Woman cleared over ‘coconut’ placard calls on IOPC to investigate Met

Marieha Hussain
Marieha Hussain said the Met should have to answer for the harm done to her and to the right to peaceful protest. Photograph: Aaron Chown/PA

The teacher acquitted of a racially aggravated public order offence after she held a placard depicting Rishi Sunak and Suella Braverman as coconuts at a pro-Palestine protest has called on the police watchdog to investigate the Metropolitan police over its handling of the case.

Marieha Hussain, who was found not guilty at Westminster magistrates court earlier this month, claims the Met and the Crown Prosecution Service (CPS) pursued a politicised case against her without justification after she attended the march in November last year.

“It has damaged my reputation and lost me my career. They must answer for the harm they have caused not just to me but equally the right to peaceful protest,” she said.

Hussain’s solicitor at Birnberg Pierce submitted complaints to the Independent Office for Police Conduct (IOPC) and CPS last week about the handling of the case, which they claim went forward “despite unsound evidence and in the face of clear contrary legal principles”.

The CPS said it had received the complaint and would be carefully considering its content and responding to it.

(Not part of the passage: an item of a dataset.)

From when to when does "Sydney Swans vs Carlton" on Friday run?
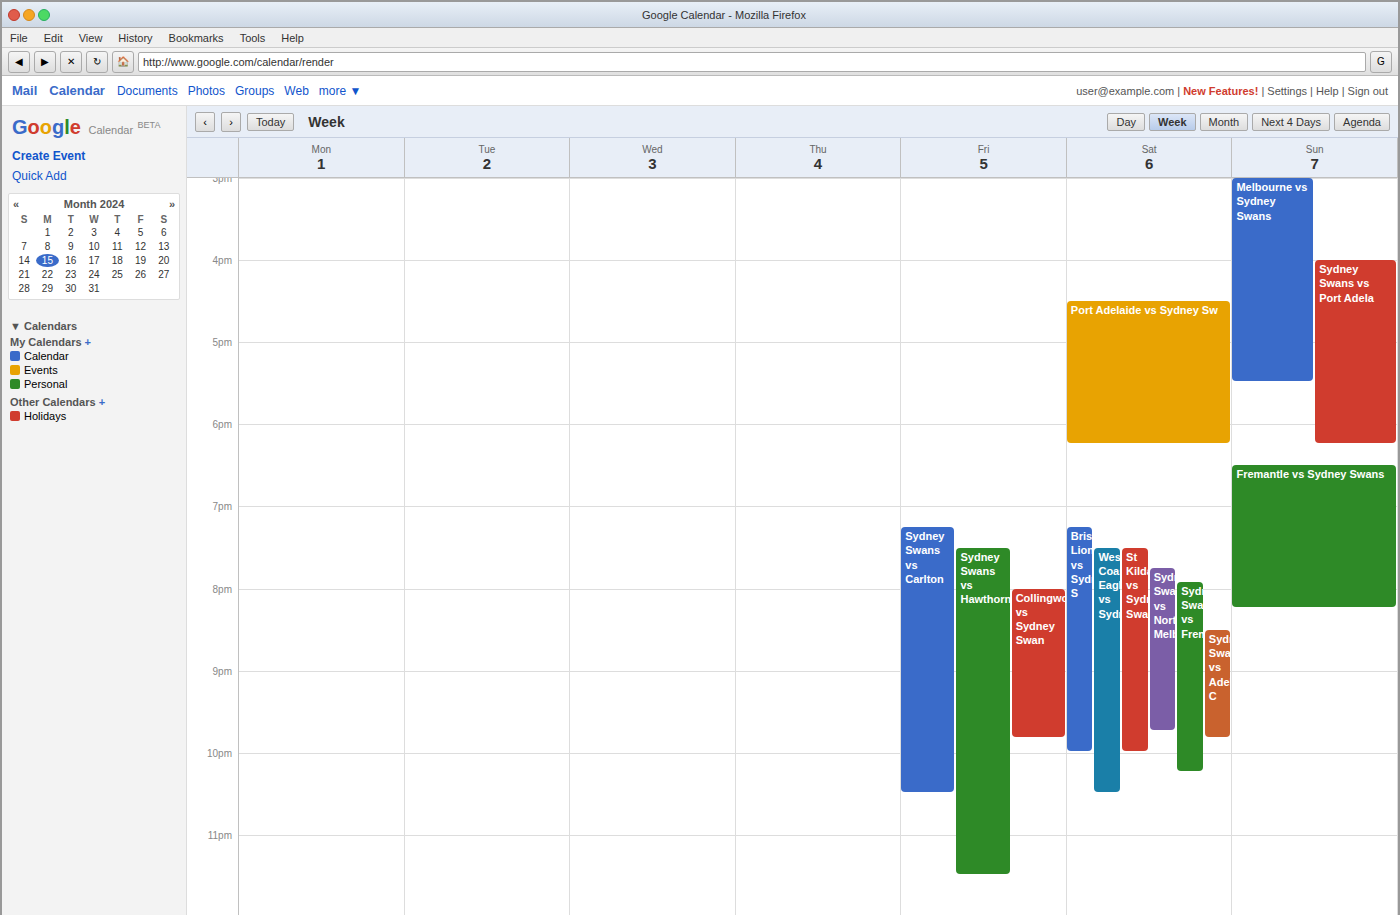
7:15 PM to 10:30 PM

A statement by Hussain’s solicitor, Gareth Pierce, shared with the Guardian, read: “The Metropolitan police and the CPS failed inexcusably in their respective responsibilities, seriously undermined the exercise of free speech and exposed Hussain to irreparable harm.”

Pierce was particularly critical of the Met for responding to a picture of Hussain holding the placard, which was posted by the rightwing blog Harry’s Place on X in November last year, saying it was “actively looking” for the woman in the picture.

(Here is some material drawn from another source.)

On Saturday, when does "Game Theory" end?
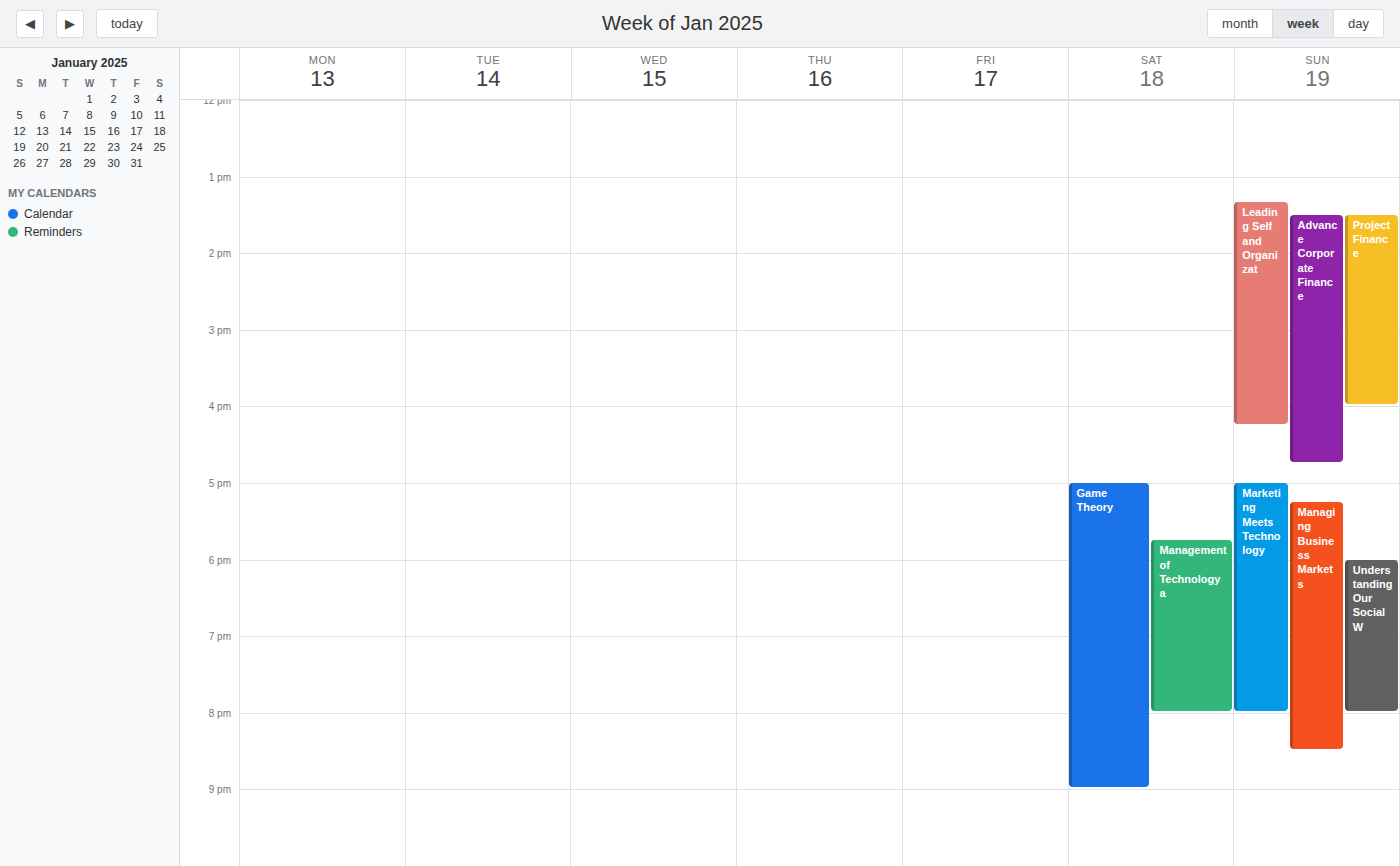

The statement reads: “The Metropolitan police six hours later lent its full authority to a fresh, dangerously wrong formulation, by itself disseminating the ‘Harry’s Place’ photograph with the assertion that the person depicted was wanted in relation to an investigation of a hate crime, without regard to any duty of safeguarding towards a young woman very clearly offering no threat.”

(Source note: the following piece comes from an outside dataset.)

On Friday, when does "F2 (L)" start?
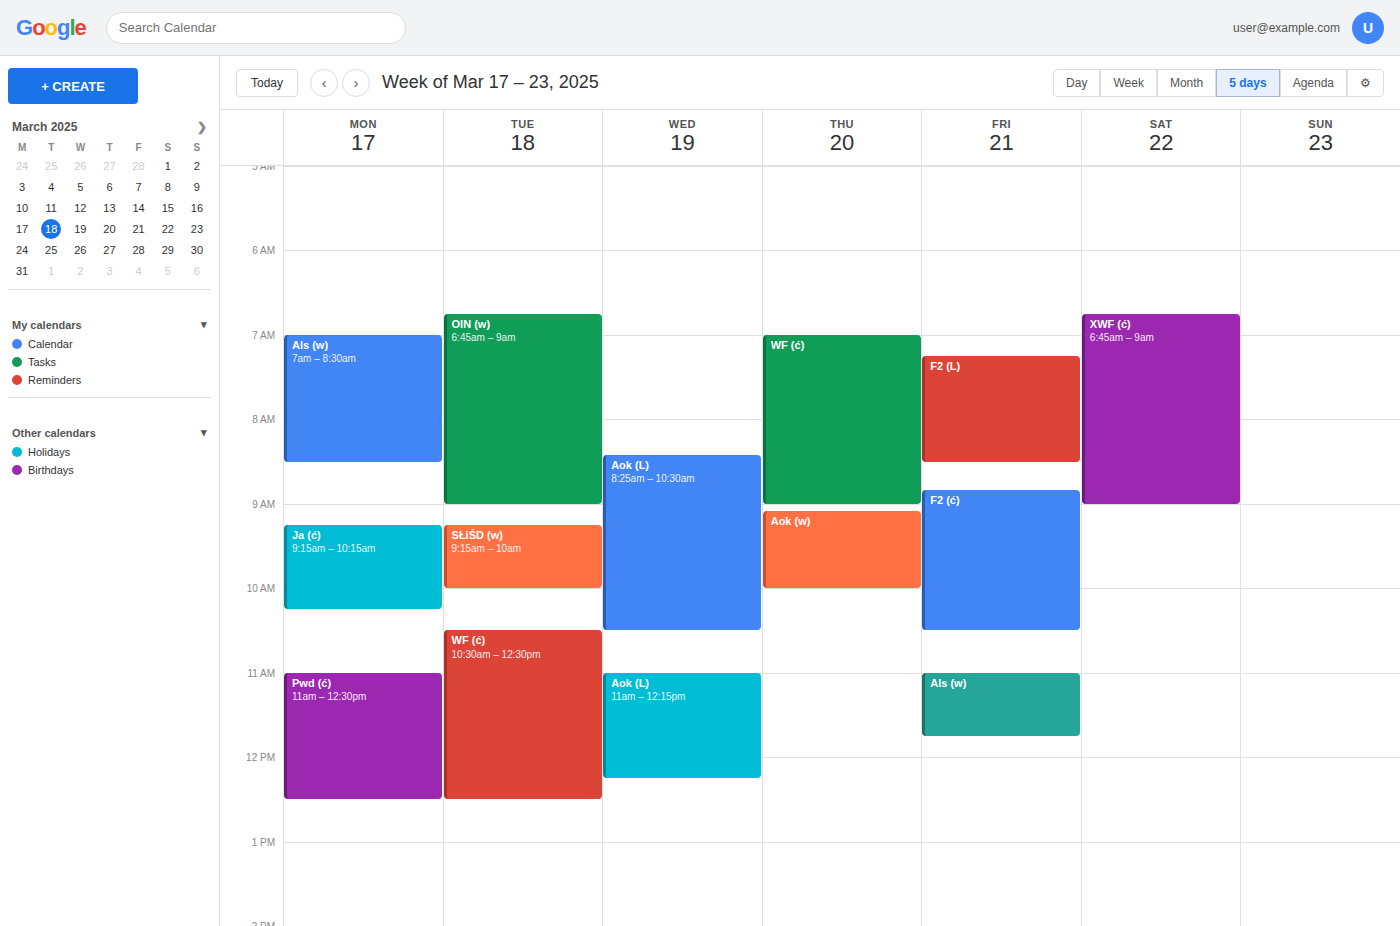
7:15 AM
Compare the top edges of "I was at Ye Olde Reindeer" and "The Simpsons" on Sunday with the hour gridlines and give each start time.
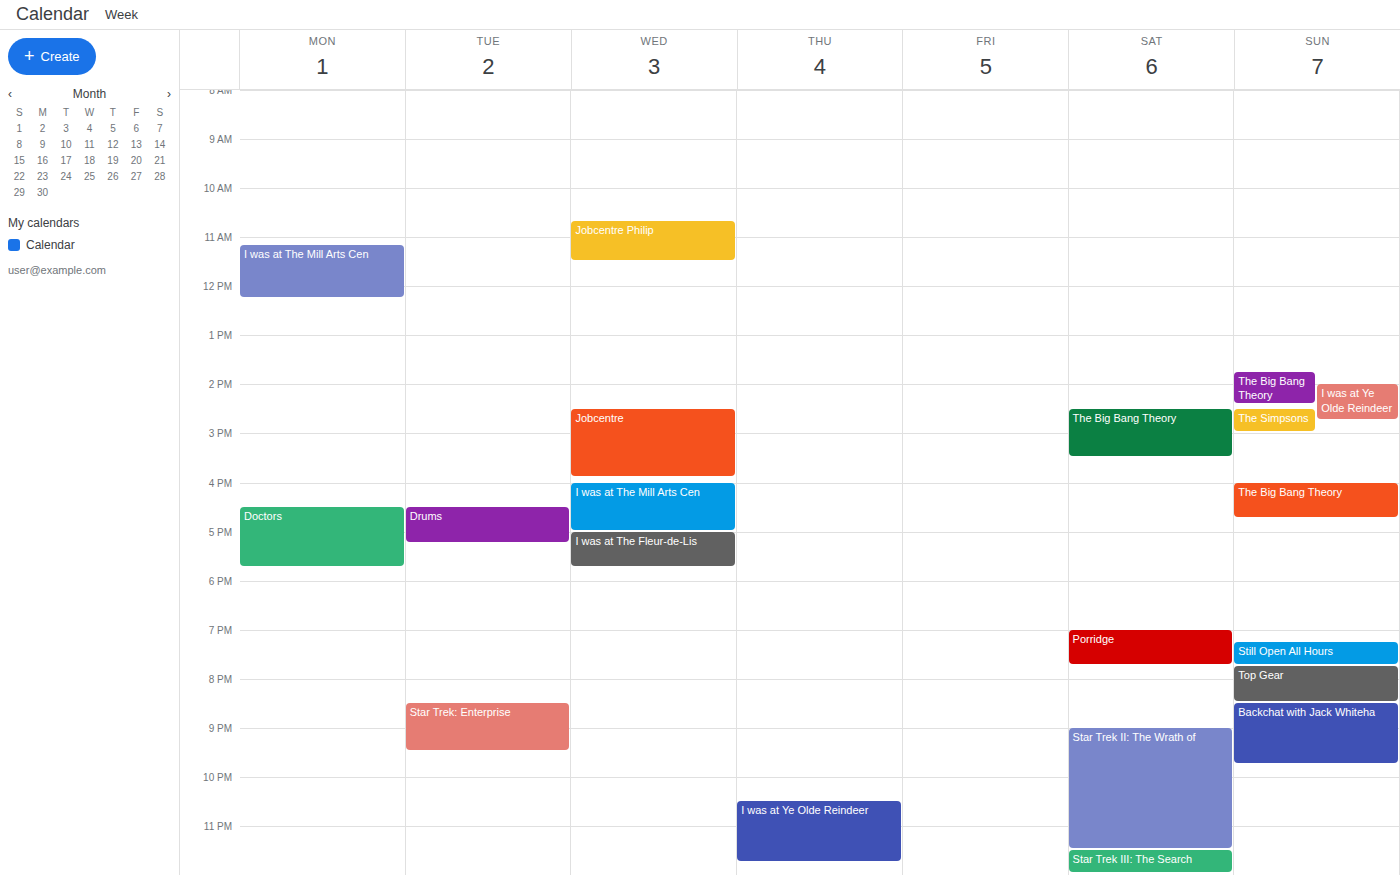
"I was at Ye Olde Reindeer": 2:00 PM, exactly on the 2 PM line. "The Simpsons": 2:30 PM, halfway between the 2 PM and 3 PM lines.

During Hussain’s trial, the prosecution claimed “coconut” was a well-known racial slur. It has “a very clear meaning, you may be brown on the outside but you are white on the inside,” said the prosecutor, Jonathan Bryan. “In other words, you’re a ‘race traitor’, you’re less brown or black than you should be.”

The district judge Vanessa Lloyd, however, ruled in favour of Hussain. She said the placard was “part of the genre of political satire” and that the prosecution had “not proved to a criminal standard that it was abusive”.

In her first full interview since being acquitted, Hussain described the immense impact that the media attention and trial had had on her life, which led her to lose her job and move home and exposed her to a barrage of online abuse.

A spokesperson for the CPS said: “Our prosecutors reviewed this case carefully and concluded there was enough evidence for it to be presented to a court. The defendant was found not guilty and we respect the judge’s decision.”

The Met and the IOPC have been approached for comment.